Prospect United Methodist Church (1894)

Prospect United Methodist Church, Bristol

The Methodist Episcopal Society of Bristol was formed in 1834 and a church on West Street was completed not long after. As related in Bristol, Connecticut (“In the Olden Time “New Cambridge”) (1907):

The young society was served in turn by noble and faithful ministers. The church multiplied and prospered. During the years 1857-8 the pastor was Rev. John W. Simpson. During this period a revival commenced on Chippins Hill, extended to Polkville (Edgewood) and other places. Conversions were many. On New Year’s Day, 1858, Mr. Simpson preached in the schoolhouse at Polkville. John Humphrey Sessions, who had previously “professed religion” attended the service, and before the meeting closed he was so impressed by a divine power that he here made a complete consecration of himself to God and precious results soon followed. That fact, simple in itself, has meant much to the town of Bristol and to the Methodist Church in particular. Mr. Sessions was an able, vigorous and successful business man. As he prospered the Methodist Church prospered.

In 1880, the congregation grew and moved to a new church, closer to the center of town, at the corner of the corner of Center and Summer Streets. This building was enlarged in 1888 and then replaced by a new edifice, which was dedicated in 1894. By then, the church was known as the Prospect Methodist Episcopal Church (now it is the Prospect United Methodist Church at 99 Summer Street). The church‘s construction was funded by John Humphrey Sessions.

Fuller’s Tavern (1769)

Fuller's Tavern, Berlin

George Washington recorded in his diary on November 10, 1789:

Left Hartford about 7 o’clock, and took the middle road (instead of the one through Middletown, which I went).— Breakfasted at Worthington, in the township of Berlin, at the house of one Fuller.

The tavern that Washington writes about still stands today at 1055 Worthington Ridge in Berlin. It was built circa 1769 and has later nineteenth century alterations. Ephraim Fuller, listed in the 1790 census, was probably the Fuller who ran the tavern.

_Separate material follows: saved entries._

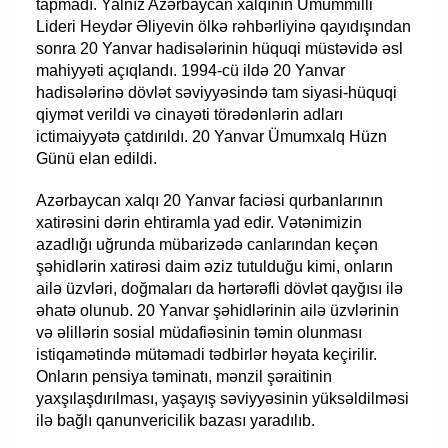
tapmadı. Yalnız Azərbaycan xalqının Ümummilli
Lideri Heydər Əliyevin ölkə rəhbərliyinə qayıdışından
sonra 20 Yanvar hadisələrinin hüquqi müstəvidə əsl
mahiyyəti açıqlandı. 1994-cü ildə 20 Yanvar
hadisələrinə dövlət səviyyəsində tam siyasi-hüquqi
qiymət verildi və cinayəti törədənlərin adları
ictimaiyyətə çatdırıldı. 20 Yanvar Ümumxalq Hüzn
Günü elan edildi.
Azərbaycan xalqı 20 Yanvar faciəsi qurbanlarının
xatirəsini dərin ehtiramla yad edir. Vətənimizin
azadlığı uğrunda mübarizədə canlarından keçən
şəhidlərin xatirəsi daim əziz tutulduğu kimi, onların
ailə üzvləri, doğmaları da hərtərəfli dövlət qayğısı ilə
əhatə olunub. 20 Yanvar şəhidlərinin ailə üzvlərinin
və əlillərin sosial müdafiəsinin təmin olunması
istiqamətində mütəmadi tədbirlər həyata keçirilir.
Onların pensiya təminatı, mənzil şəraitinin
yaxşılaşdırılması, yaşayış səviyyəsinin yüksəldilməsi
ilə bağlı qanunvericilik bazası yaradılıb.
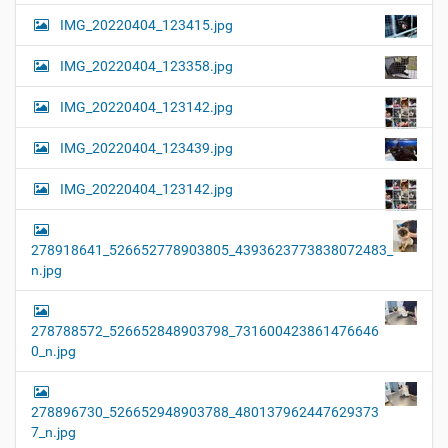
IMG_20220404_123415.jpg
IMG_20220404_123358.jpg
IMG_20220404_123142.jpg
IMG_20220404_123439.jpg
IMG_20220404_123142.jpg
278918641_526652778903805_4393623773838072483_
n.jpg
278788572_526652848903798_731600423861476646
0_n.jpg
278896730_526652948903788_480137962447629373
7_n.jpg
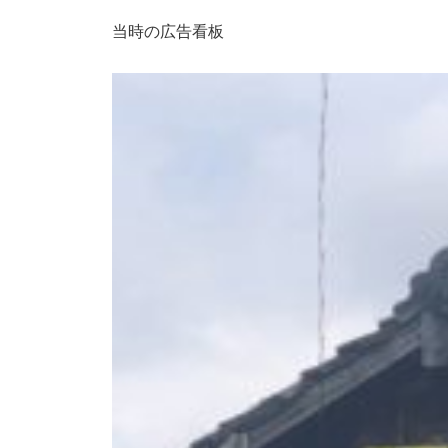
当時の広告看板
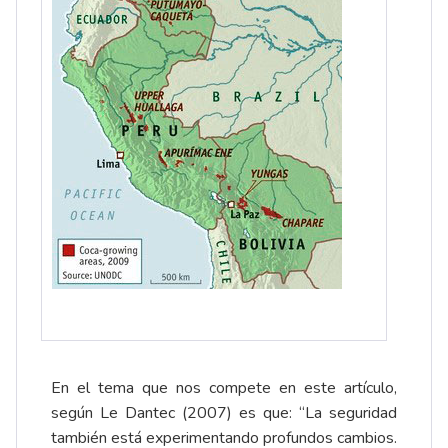
En el tema que nos compete en este artículo,
según Le Dantec (2007) es que: “La seguridad
también está experimentando profundos cambios.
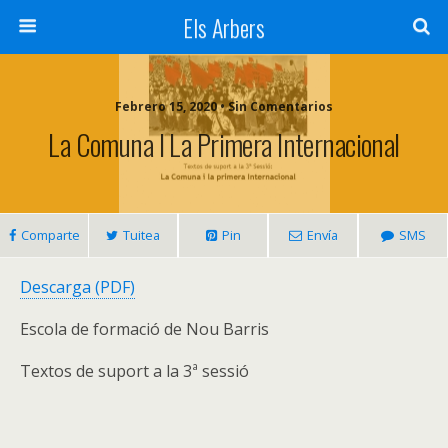
Els Arbers
Febrero 15, 2020 • Sin Comentarios
La Comuna I La Primera Internacional
Comparte
Tuitea
Pin
Envía
SMS
Descarga (PDF)
Escola de formació de Nou Barris
Textos de suport a la 3ª sessió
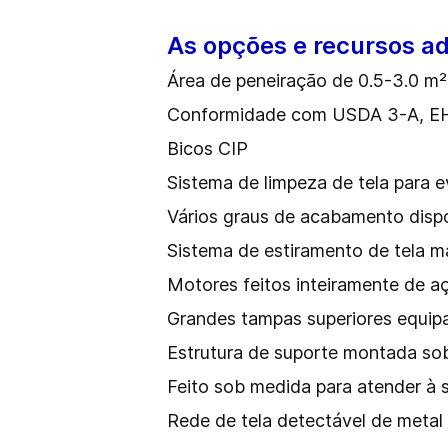
As opções e recursos ad
Área de peneiração de 0.5-3.0 m
Conformidade com USDA 3-A, E
Bicos CIP
Sistema de limpeza de tela para 
Vários graus de acabamento dispo
Sistema de estiramento de tela m
Motores feitos inteiramente de a
Grandes tampas superiores equipa
Estrutura de suporte montada so
Feito sob medida para atender à 
Rede de tela detectável de metal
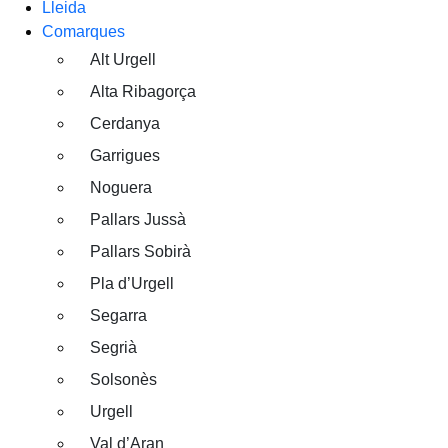
Lleida
Comarques
Alt Urgell
Alta Ribagorça
Cerdanya
Garrigues
Noguera
Pallars Jussà
Pallars Sobirà
Pla d’Urgell
Segarra
Segrià
Solsonès
Urgell
Val d’Aran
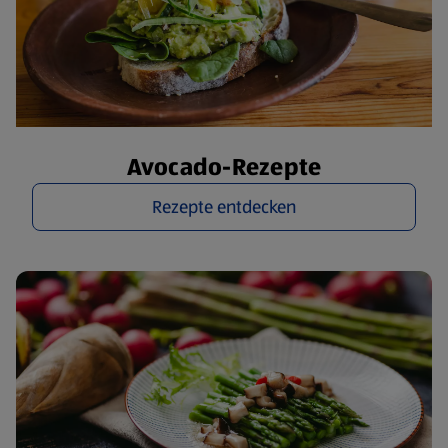
Avocado-Rezepte
Rezepte entdecken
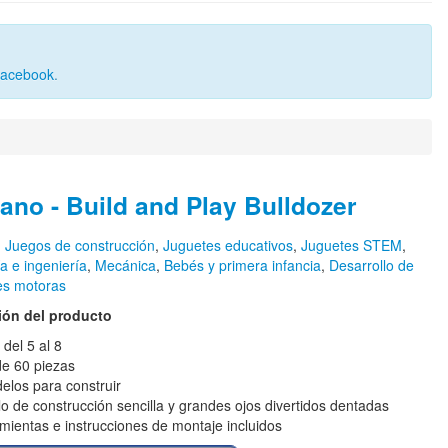
Facebook
.
no - Build and Play Bulldozer
n
Juegos de construcción
,
Juguetes educativos
,
Juguetes STEM
,
a e ingeniería
,
Mecánica
,
Bebés y primera infancia
,
Desarrollo de
es motoras
ión del producto
 del 5 al 8
e 60 piezas
elos para construir
llo de construcción sencilla y grandes ojos divertidos dentadas
mientas e instrucciones de montaje incluidos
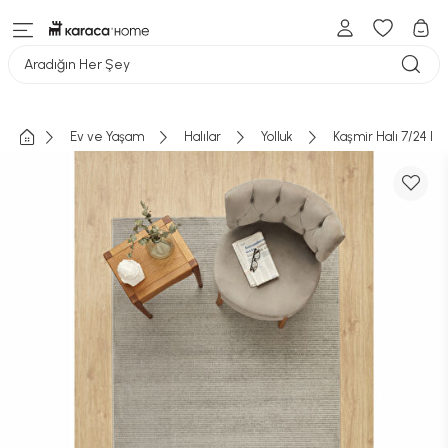
Aradığın Her Şey
Ev ve Yaşam
Halılar
Yolluk
Kaşmir Halı 7/24 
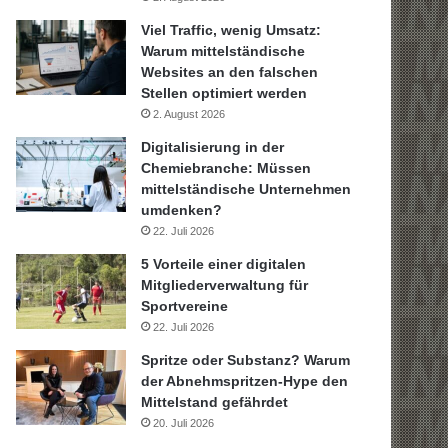
Viel Traffic, wenig Umsatz:
Warum mittelständische
Websites an den falschen
Stellen optimiert werden
2. August 2026
Digitalisierung in der
Chemiebranche: Müssen
mittelständische Unternehmen
umdenken?
22. Juli 2026
5 Vorteile einer digitalen
Mitgliederverwaltung für
Sportvereine
22. Juli 2026
Spritze oder Substanz? Warum
der Abnehmspritzen-Hype den
Mittelstand gefährdet
20. Juli 2026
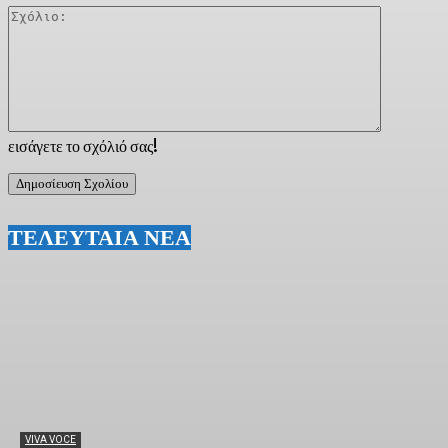
Σχόλιο:
εισάγετε το σχόλιό σας!
ΤΕΛΕΥΤΑΙΑ ΝΕΑ
VIVA VOCE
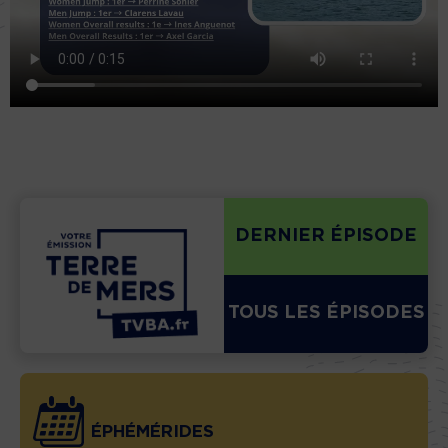
DERNIER ÉPISODE
TOUS LES ÉPISODES
ÉPHÉMÉRIDES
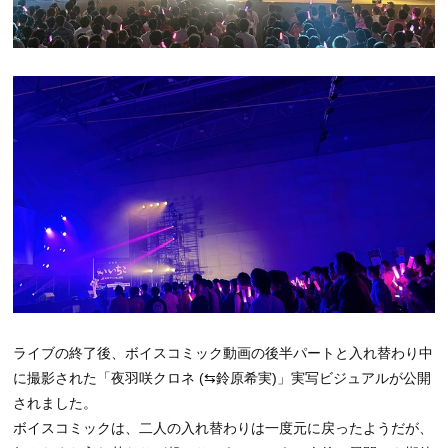
ライブの終了後、ボイスコミック動画の後半パートと入れ替わり中
に撮影された「夜羽咲クロネ (⇆鈴原希実)」実写ビジュアルが公開
されました。
ボイスコミックは、二人の入れ替わりは一度元に戻ったようだが、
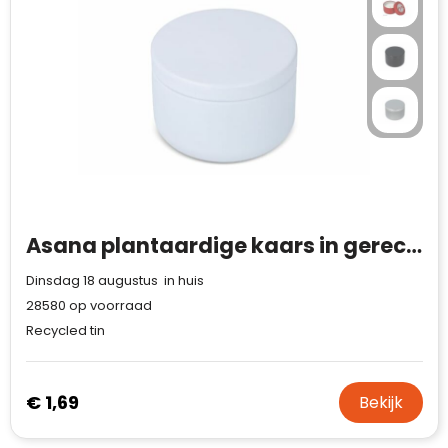
Asana plantaardige kaars in gerecycled blik
Dinsdag 18 augustus in huis
28580
op voorraad
Recycled tin
€ 1,69
Bekijk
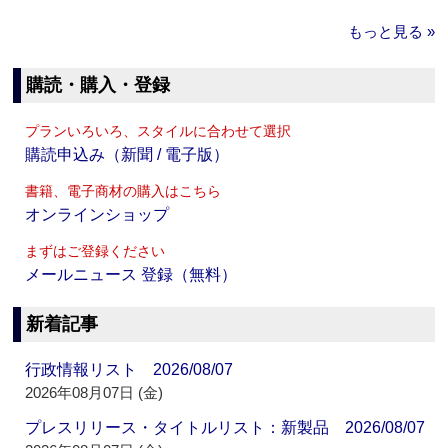
もっと見る »
購読・購入・登録
プランいろいろ、スタイルに合わせて選択
購読申込み（新聞 / 電子版）
書籍、電子商材の購入はこちら
オンラインショップ
まずはご登録ください
メールニュース 登録（無料）
新着記事
行政情報リスト 2026/08/07
2026年08月07日 (金)
プレスリリース・タイトルリスト：新製品 2026/08/07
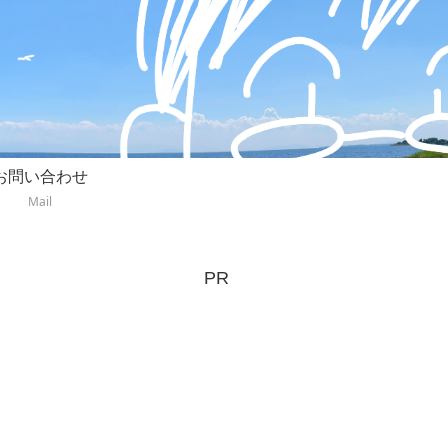
お問い合わせ
Mail
PR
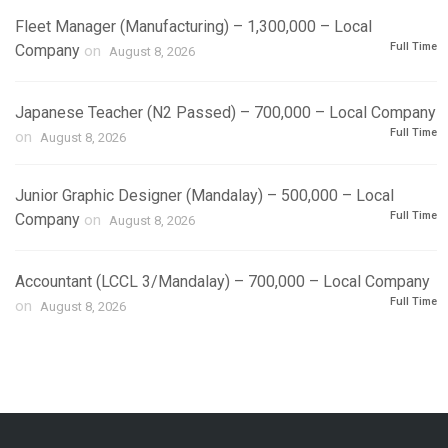
Fleet Manager (Manufacturing) – 1,300,000 – Local
Full Time
Company
on
August 8, 2026
Japanese Teacher (N2 Passed) – 700,000 – Local Company
Full Time
on
August 8, 2026
Junior Graphic Designer (Mandalay) – 500,000 – Local
Full Time
Company
on
August 8, 2026
Accountant (LCCL 3/Mandalay) – 700,000 – Local Company
Full Time
on
August 8, 2026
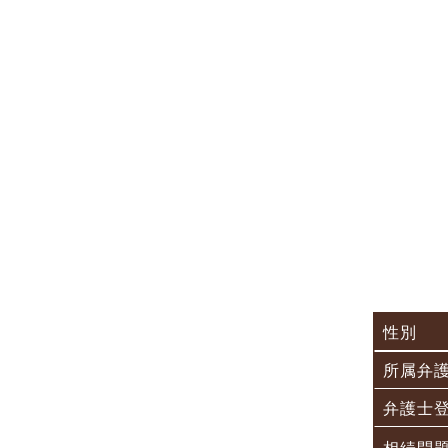
性別
所属弁
弁護士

Additional details about the tavern are recorded in Catharine M. North‘s History of Berlin (1916):

Some years since, when the house was repainted, the date 1769 was discovered on the brick work of the chimney, about half-way between the roof and the top of the chimney. It was built to be used as a tavern with a public hall and ballroom on the second floor. […] Amos Kirby assumed the proprietorship of Fuller’s tavern about the year 1814, and lived on the place until his death in 1846 at the age of seventy-one. During the latter part of his years he carried on the business of a butcher and peddled meat about the town.

Around 1884, when wallpaper was being removed from the Tavern’s east room on the second floor, a mural displaying Masonic symbols was uncovered. The room had once been part of the ballroom, which once ran across the entire house from east to west and was later converted into a Masonic Lodge room. It is thought to have been the meeting place of Berlin Lodge, No. 20, organized in 1791, which later became Harmony Lodge No. 20 of New Britain and merged with Friendship Lodge No. 33 of Southington in 1995.

Enfield Shaker Village Meeting House (1827)

Shaker Meeting House, Enfield

Earlier this month I featured buildings at the Hancock Shaker Village on my site Historic Buildings of Massachusetts. Connecticut also had a Shaker village. It was located in Enfield, but not nearly as many of its buildings have survived and they have been restored as they have at Hancock. On this site, I’ve already featured the South Family Residence and the adjacent laundry, ice house and dairy. The Enfield Shaker community grew to include five “families.” Besides the South Family, there were the North, East and West Families and, centrally located, was the Church Family. The first to be organized, the Church Family had overall control over the entire Enfield Shaker settlement. The last Enfield Shakers left the area in 1917. The State of Connecticut purchased the former Shaker property in 1931 for what is now the Enfield Correctional Institution. One of only two buildings to survive from the Church Family is the former Meeting House/Trustee House. Built in 1827, the building had an open meeting hall for the entire community and (perhaps later?) housed the Trustees, who handled the community‘s dealings with the outside world. Shakers were associated with reform movements, such as abolitionism: Sojourner Truth once spoke at the Meeting House.